Karena itu para pembina rohani remaja perlu memberikan pelayanan yang bersifat menjawab kebutuhan-kebutuhan emosional mereka. Misalnya memberikan solusi bagi remaja yang mengalami luka-luka batin dan kekurangan kasih sayang. Juga jangan mengajar dengan gaya menghakimi atau membodohi. Remaja yang kritis tidak tertarik dengan gaya-gaya pendekatan yang bersifat pembodohan.
Menurut Hurlock (1997, hal 222), perkembangan minat remaja pada agama adalah sebagai berikut:
  • Tahap kesadaran religius. Masa remaja memasuki tahap di mana ia secara emosional dan intelektual memahami adanya perkara-perkara rohani yang bersifat supranatural.

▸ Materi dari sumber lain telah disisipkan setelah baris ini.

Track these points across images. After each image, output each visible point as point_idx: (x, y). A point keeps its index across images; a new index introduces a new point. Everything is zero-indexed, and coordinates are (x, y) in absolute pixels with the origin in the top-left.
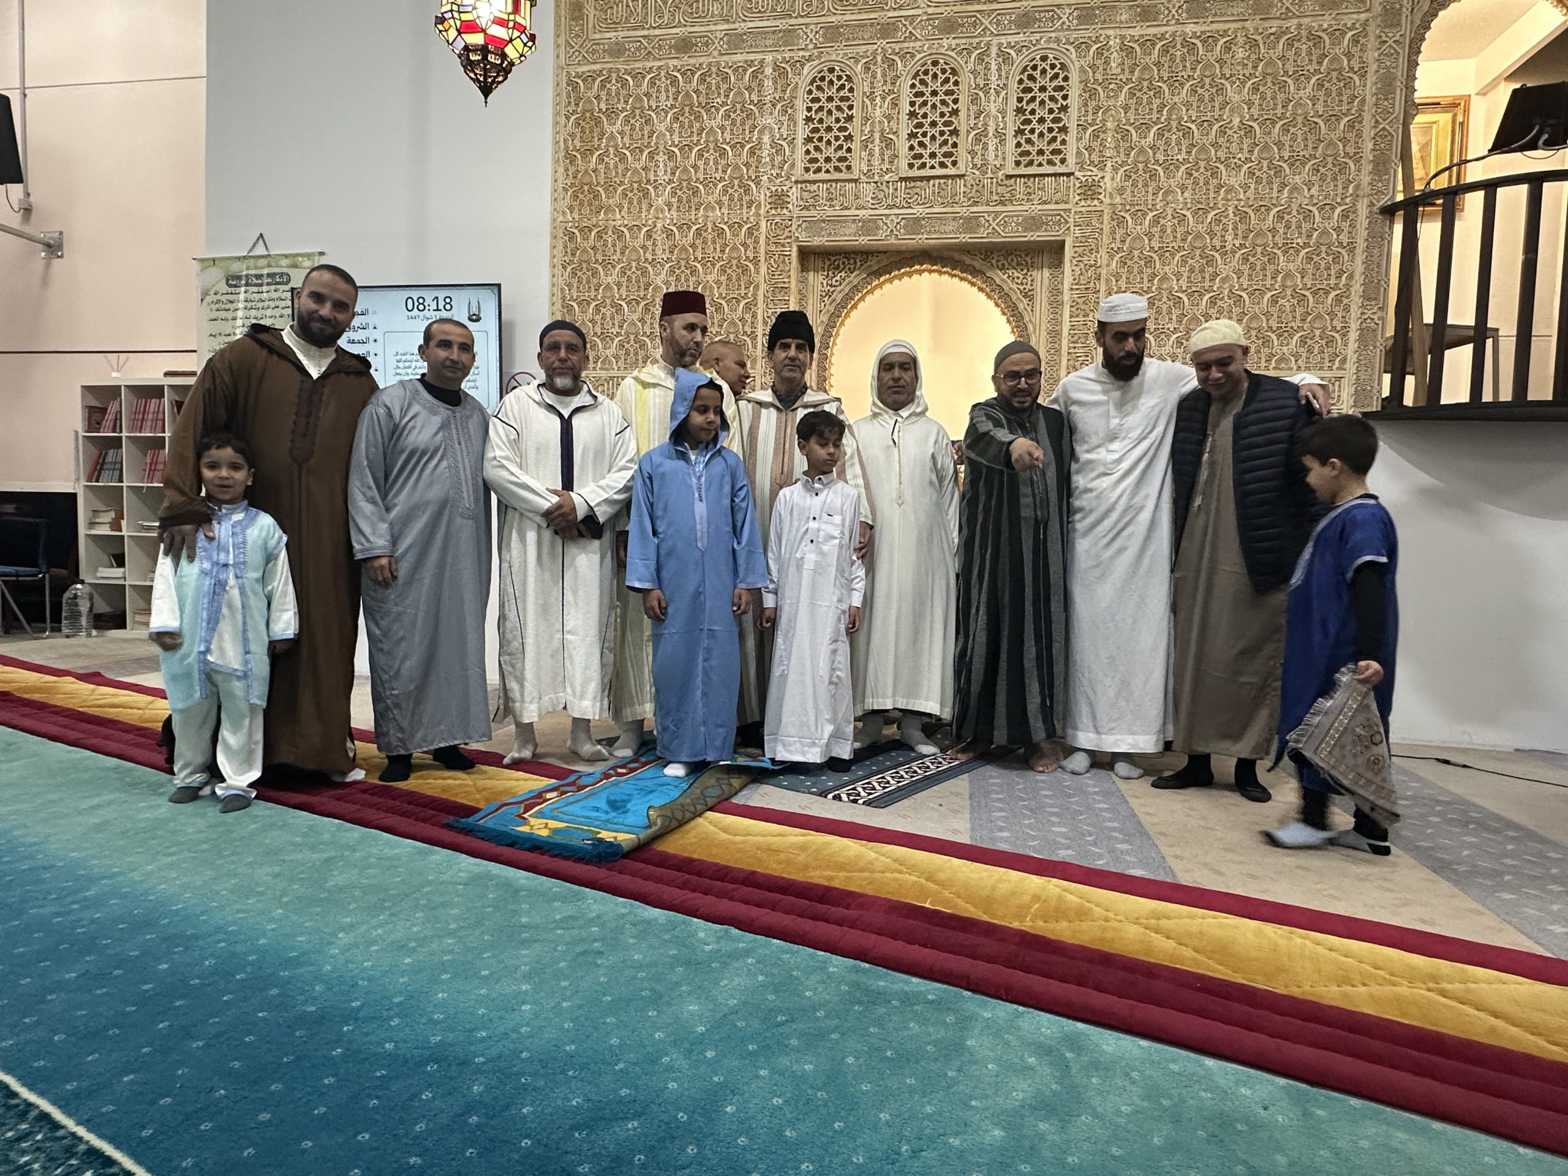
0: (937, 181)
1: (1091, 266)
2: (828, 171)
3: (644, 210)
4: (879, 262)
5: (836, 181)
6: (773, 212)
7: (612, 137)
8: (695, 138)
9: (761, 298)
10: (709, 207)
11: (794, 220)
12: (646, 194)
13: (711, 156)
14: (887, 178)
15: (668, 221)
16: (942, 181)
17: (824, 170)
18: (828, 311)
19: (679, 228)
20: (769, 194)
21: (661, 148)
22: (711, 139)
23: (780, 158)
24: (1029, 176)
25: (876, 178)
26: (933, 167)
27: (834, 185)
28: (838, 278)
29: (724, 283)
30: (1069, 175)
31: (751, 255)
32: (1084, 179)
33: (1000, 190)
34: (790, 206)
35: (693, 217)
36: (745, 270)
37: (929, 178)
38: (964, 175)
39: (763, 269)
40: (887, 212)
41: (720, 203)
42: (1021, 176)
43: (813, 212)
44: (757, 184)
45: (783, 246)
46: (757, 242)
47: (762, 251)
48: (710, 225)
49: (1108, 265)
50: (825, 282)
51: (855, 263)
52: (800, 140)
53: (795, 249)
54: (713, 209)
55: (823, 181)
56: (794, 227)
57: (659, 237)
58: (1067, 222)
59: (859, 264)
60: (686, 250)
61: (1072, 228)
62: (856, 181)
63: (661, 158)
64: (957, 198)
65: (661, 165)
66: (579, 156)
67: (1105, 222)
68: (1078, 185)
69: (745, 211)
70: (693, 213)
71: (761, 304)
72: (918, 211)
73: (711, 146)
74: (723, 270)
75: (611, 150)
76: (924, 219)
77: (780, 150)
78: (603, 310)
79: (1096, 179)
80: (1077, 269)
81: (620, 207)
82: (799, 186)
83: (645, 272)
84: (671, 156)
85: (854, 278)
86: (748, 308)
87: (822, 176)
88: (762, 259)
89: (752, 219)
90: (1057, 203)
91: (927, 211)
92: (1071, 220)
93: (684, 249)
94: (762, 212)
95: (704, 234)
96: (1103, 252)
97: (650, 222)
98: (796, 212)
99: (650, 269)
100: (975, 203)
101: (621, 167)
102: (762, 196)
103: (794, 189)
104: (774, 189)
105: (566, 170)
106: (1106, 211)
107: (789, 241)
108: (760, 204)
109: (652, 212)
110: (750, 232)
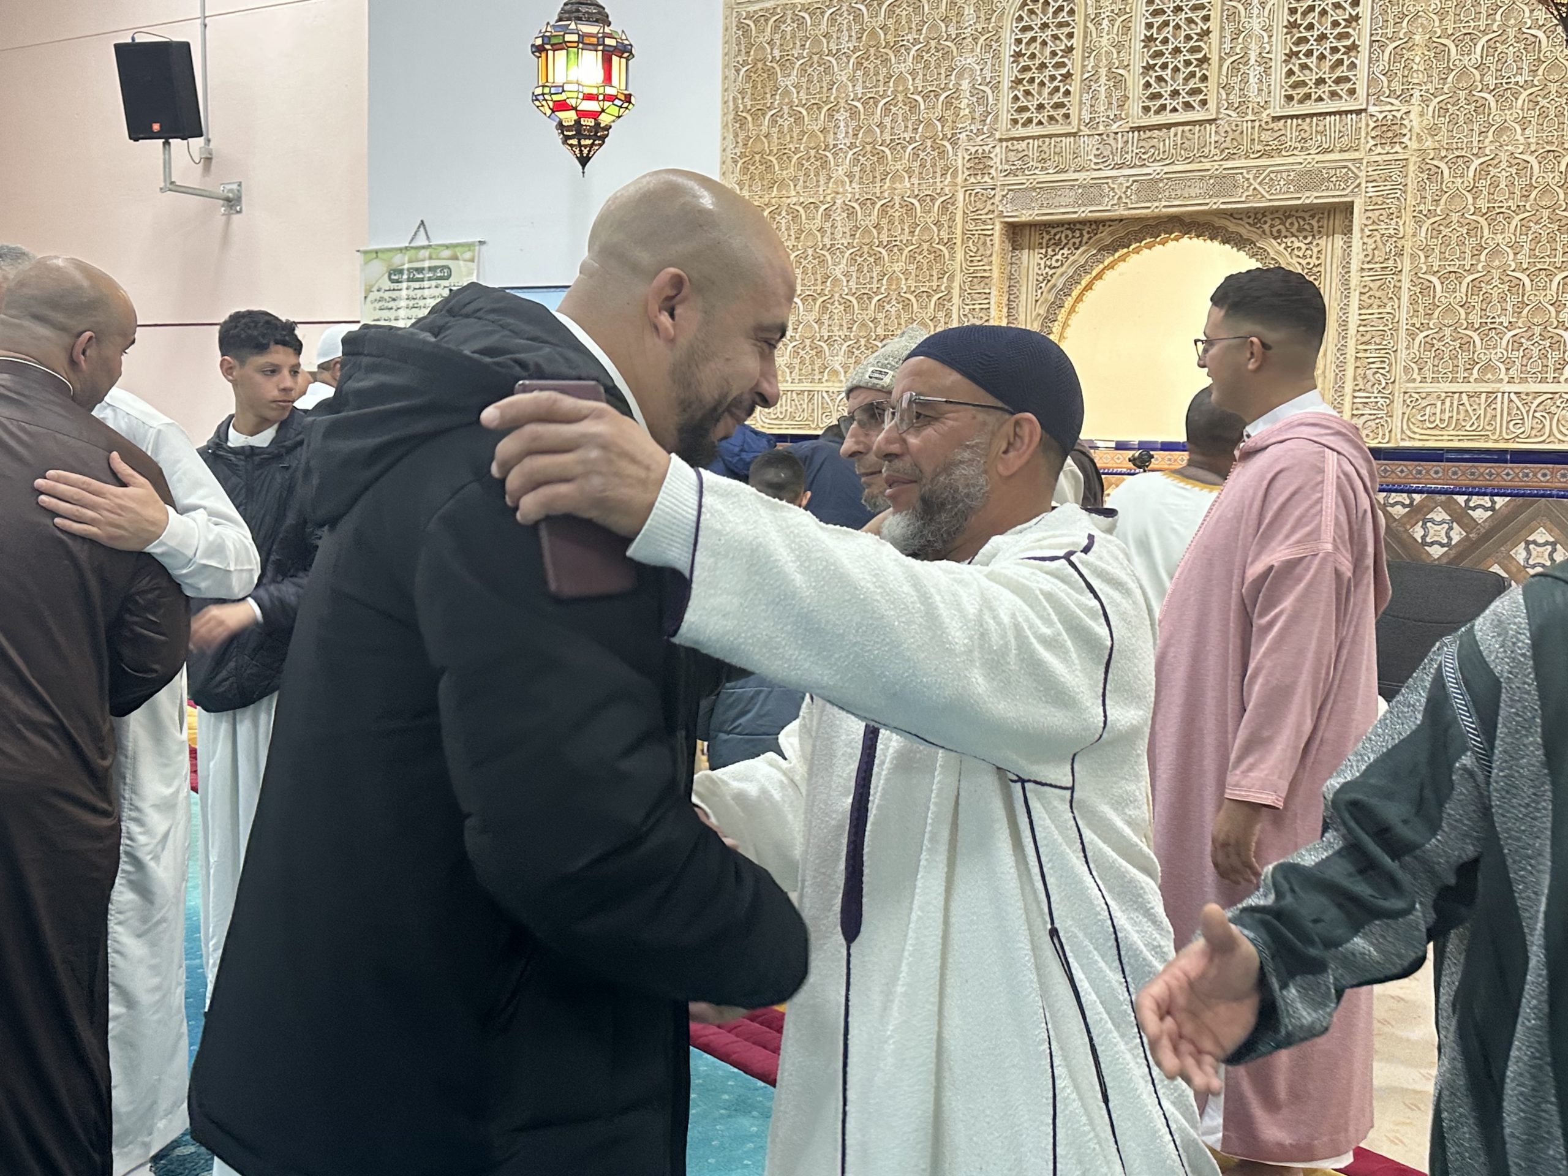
0: (1180, 128)
1: (1390, 237)
2: (1040, 123)
3: (822, 183)
4: (1111, 234)
5: (1050, 136)
6: (972, 180)
7: (787, 92)
8: (881, 89)
9: (956, 292)
10: (896, 177)
11: (998, 189)
12: (825, 163)
13: (899, 110)
14: (1114, 127)
15: (849, 196)
16: (1187, 128)
17: (1035, 121)
18: (1046, 300)
19: (862, 205)
20: (968, 157)
21: (842, 103)
22: (901, 88)
23: (982, 109)
24: (1304, 117)
25: (1101, 127)
26: (1175, 110)
27: (1047, 140)
28: (1059, 257)
29: (913, 272)
30: (1359, 112)
31: (944, 235)
32: (1380, 117)
33: (1265, 136)
34: (992, 171)
35: (878, 191)
36: (939, 256)
37: (1169, 126)
38: (1215, 120)
39: (960, 255)
40: (1114, 173)
41: (909, 171)
42: (1292, 117)
43: (1022, 179)
44: (954, 144)
45: (984, 222)
46: (952, 219)
48: (897, 200)
49: (1414, 235)
50: (1042, 262)
51: (1082, 235)
52: (1006, 84)
53: (998, 227)
54: (902, 178)
55: (1033, 138)
56: (997, 198)
57: (839, 217)
58: (1357, 177)
59: (1086, 236)
60: (870, 232)
61: (1363, 185)
62: (1074, 135)
63: (842, 116)
64: (1207, 151)
65: (842, 124)
66: (750, 119)
67: (1411, 174)
68: (1372, 125)
69: (938, 180)
70: (878, 185)
71: (956, 300)
72: (1154, 169)
73: (900, 98)
74: (912, 258)
75: (786, 109)
76: (1161, 180)
77: (982, 99)
79: (1398, 115)
80: (1370, 241)
81: (795, 180)
82: (1004, 144)
83: (823, 262)
84: (853, 113)
85: (1080, 256)
86: (941, 304)
87: (1033, 130)
88: (959, 242)
89: (947, 190)
90: (1341, 151)
91: (1166, 169)
92: (1363, 174)
93: (867, 230)
94: (960, 180)
95: (891, 212)
96: (1407, 216)
97: (829, 199)
98: (1001, 179)
99: (829, 257)
100: (1230, 157)
101: (796, 131)
102: (960, 160)
103: (998, 149)
104: (973, 150)
105: (736, 135)
106: (1413, 159)
107: (991, 216)
108: (956, 170)
109: (830, 185)
110: (944, 207)
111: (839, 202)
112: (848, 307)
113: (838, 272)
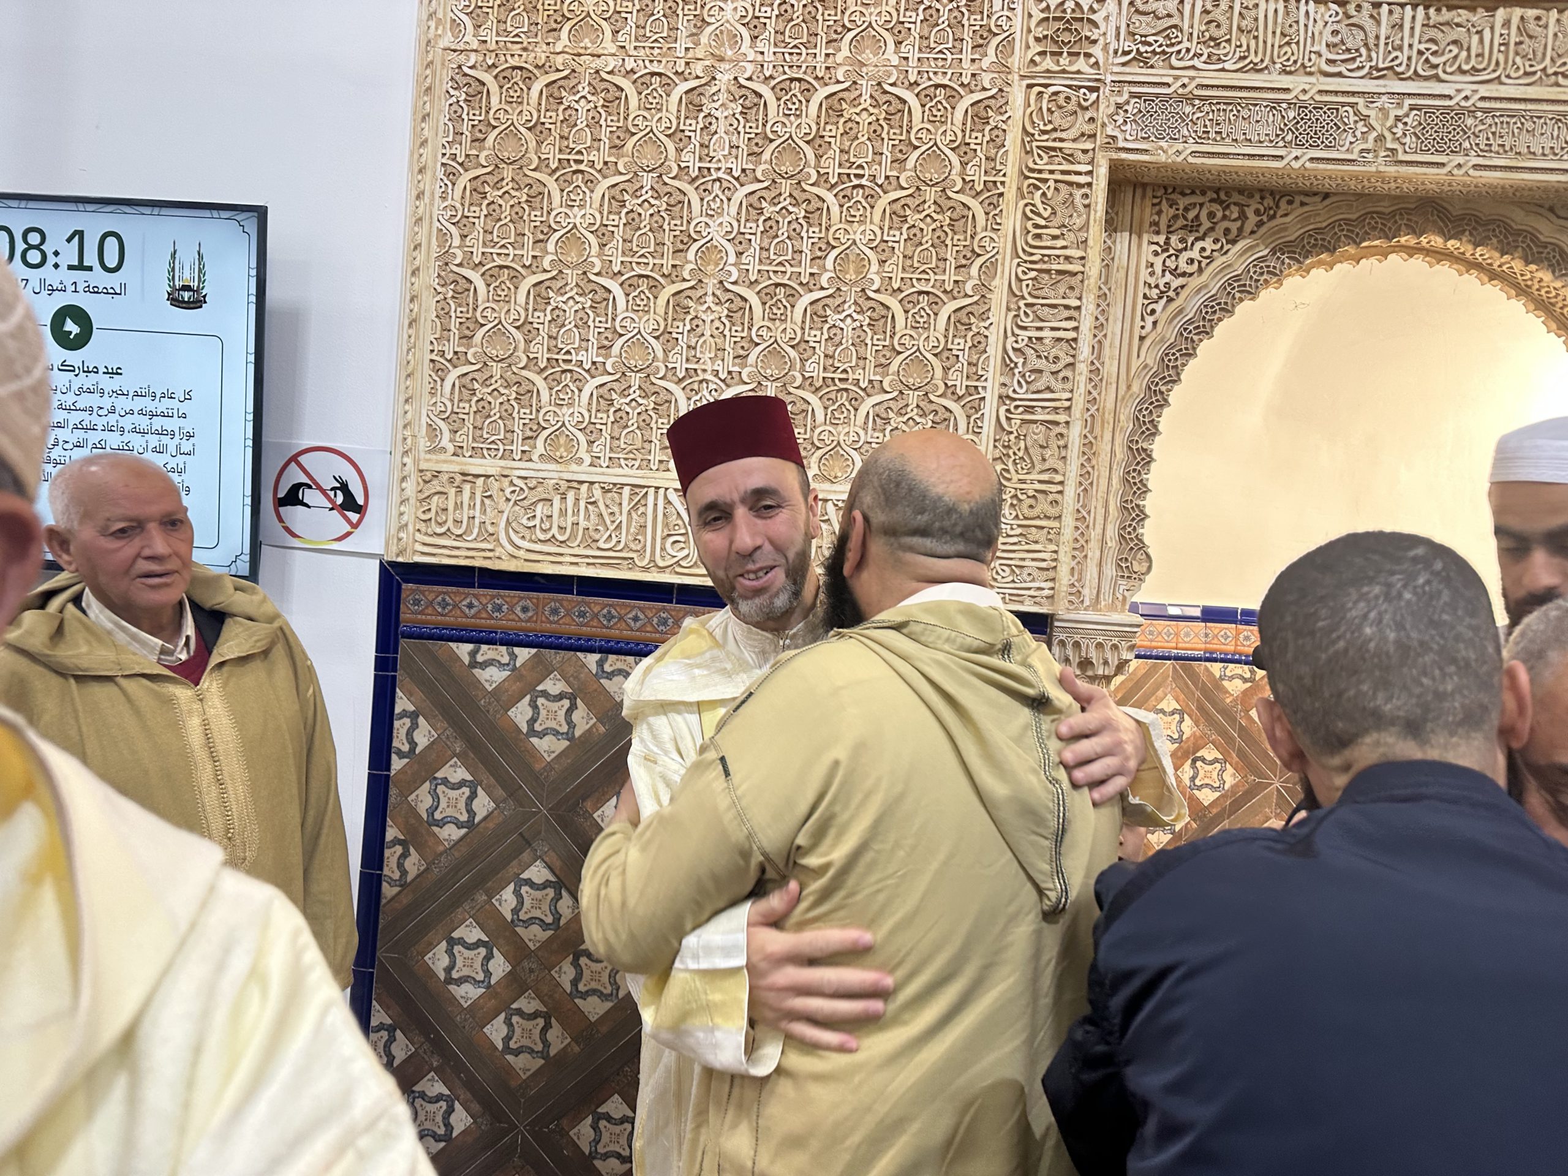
0: (1520, 13)
3: (682, 34)
4: (1307, 218)
6: (1048, 63)
9: (999, 297)
10: (865, 37)
11: (1105, 91)
15: (750, 69)
16: (1531, 13)
19: (780, 90)
20: (1038, 15)
29: (900, 248)
31: (978, 176)
34: (1097, 51)
35: (820, 62)
36: (961, 218)
39: (1011, 220)
40: (1370, 85)
41: (899, 30)
43: (1159, 73)
45: (1070, 158)
46: (997, 142)
47: (1011, 170)
48: (866, 87)
50: (1159, 262)
53: (1103, 171)
54: (879, 44)
56: (1103, 112)
57: (722, 110)
60: (797, 151)
64: (1567, 63)
69: (966, 56)
71: (999, 316)
72: (1457, 88)
74: (898, 216)
76: (1472, 113)
78: (556, 300)
81: (616, 18)
83: (677, 204)
85: (1235, 258)
86: (961, 322)
88: (1010, 192)
89: (986, 79)
91: (1484, 90)
93: (789, 147)
94: (1017, 60)
95: (849, 112)
97: (698, 69)
98: (1113, 69)
99: (693, 197)
102: (1021, 18)
104: (1053, 3)
107: (1088, 146)
108: (1009, 41)
109: (704, 39)
110: (979, 116)
111: (724, 79)
112: (737, 309)
113: (716, 232)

  • Tahap keraguan religius. Pada saat yang sama, remaja mengalami keragu-raguan akan kebenaran-kebenaran agama karena sifat-sifat kritis dan karena pesatnya perkembangan intelektualitas mereka.
Tahap rekonstruksi agama. Jika dibina dan diarahkan secara baik, remaja akan bisa membangun (merekonstruksi) imannya. Karena itu masa remaja sangat cocok untuk bertobat dan memulai kehidupan iman yang baru.